▶ [PROMPT]:
Only the lines from the one containing "thumb mcp: (131, 165)" through the end of the listing below are to be reproduced, exactly as they stand.
---------- DATA RECORDS
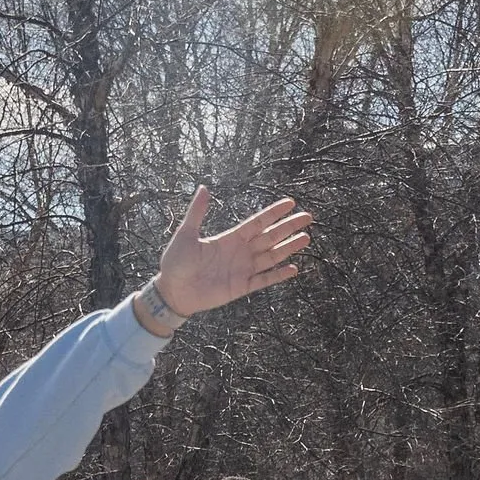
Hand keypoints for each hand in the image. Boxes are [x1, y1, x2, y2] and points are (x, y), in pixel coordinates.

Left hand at [150, 185, 313, 319]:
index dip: (273, 213)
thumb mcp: (186, 233)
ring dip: (289, 248)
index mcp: (229, 238)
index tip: (290, 203)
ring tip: (306, 238)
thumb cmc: (176, 262)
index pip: (257, 223)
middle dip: (288, 227)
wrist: (172, 291)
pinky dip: (278, 275)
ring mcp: (242, 270)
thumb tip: (204, 188)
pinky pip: (264, 280)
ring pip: (271, 256)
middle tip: (308, 217)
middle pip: (270, 237)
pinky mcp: (241, 287)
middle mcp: (240, 253)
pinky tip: (293, 269)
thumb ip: (197, 212)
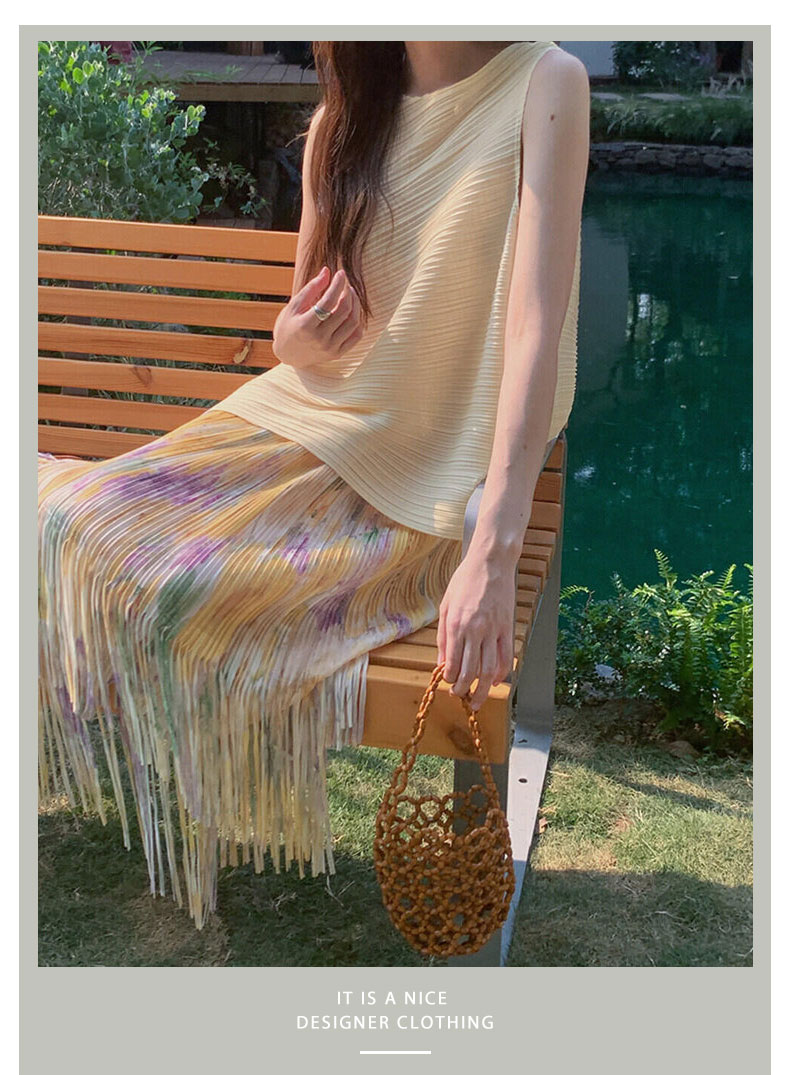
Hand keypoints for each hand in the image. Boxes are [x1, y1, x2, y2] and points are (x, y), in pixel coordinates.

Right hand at [273, 266, 367, 368]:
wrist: (287, 355)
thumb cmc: (288, 326)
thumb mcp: (294, 306)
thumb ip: (311, 289)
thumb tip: (327, 271)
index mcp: (305, 326)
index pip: (328, 301)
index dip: (337, 285)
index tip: (341, 273)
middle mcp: (319, 339)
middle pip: (344, 311)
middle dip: (348, 292)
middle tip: (345, 284)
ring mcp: (330, 348)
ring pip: (353, 322)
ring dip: (355, 304)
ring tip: (350, 294)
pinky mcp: (337, 353)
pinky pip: (356, 336)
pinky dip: (358, 321)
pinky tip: (353, 311)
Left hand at [436, 548, 515, 710]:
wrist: (491, 563)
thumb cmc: (465, 581)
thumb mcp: (446, 606)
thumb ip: (443, 636)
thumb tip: (441, 662)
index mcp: (456, 625)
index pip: (452, 662)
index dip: (449, 678)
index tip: (448, 683)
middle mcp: (475, 630)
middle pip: (470, 671)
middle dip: (463, 689)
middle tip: (459, 697)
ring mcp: (494, 630)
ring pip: (489, 669)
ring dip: (482, 690)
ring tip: (476, 700)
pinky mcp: (508, 628)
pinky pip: (506, 657)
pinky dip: (501, 673)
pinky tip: (495, 682)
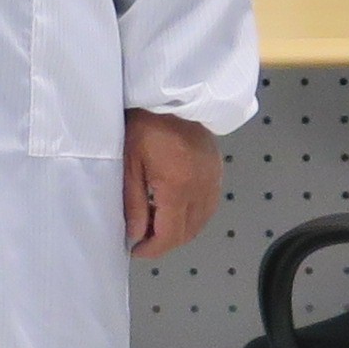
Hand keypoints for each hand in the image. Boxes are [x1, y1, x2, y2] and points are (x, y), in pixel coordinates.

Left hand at [124, 110, 222, 258]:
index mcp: (178, 188)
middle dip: (165, 242)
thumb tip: (135, 235)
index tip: (135, 250)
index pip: (170, 235)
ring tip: (156, 223)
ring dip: (180, 230)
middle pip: (188, 233)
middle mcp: (201, 189)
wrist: (173, 96)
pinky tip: (175, 207)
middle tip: (143, 238)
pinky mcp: (217, 171)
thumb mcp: (131, 165)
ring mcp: (214, 180)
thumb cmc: (144, 126)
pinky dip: (193, 215)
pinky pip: (208, 206)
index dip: (153, 249)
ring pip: (201, 222)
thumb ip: (134, 203)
--------------------
▶ [EXPECTED ANSWER]:
thumb mcp: (131, 165)
ring mcp: (214, 180)
thumb cmc: (144, 126)
pinky dip: (193, 215)
pinky pip: (208, 206)
index dip: (153, 249)
ring pip: (201, 222)
thumb ip: (134, 203)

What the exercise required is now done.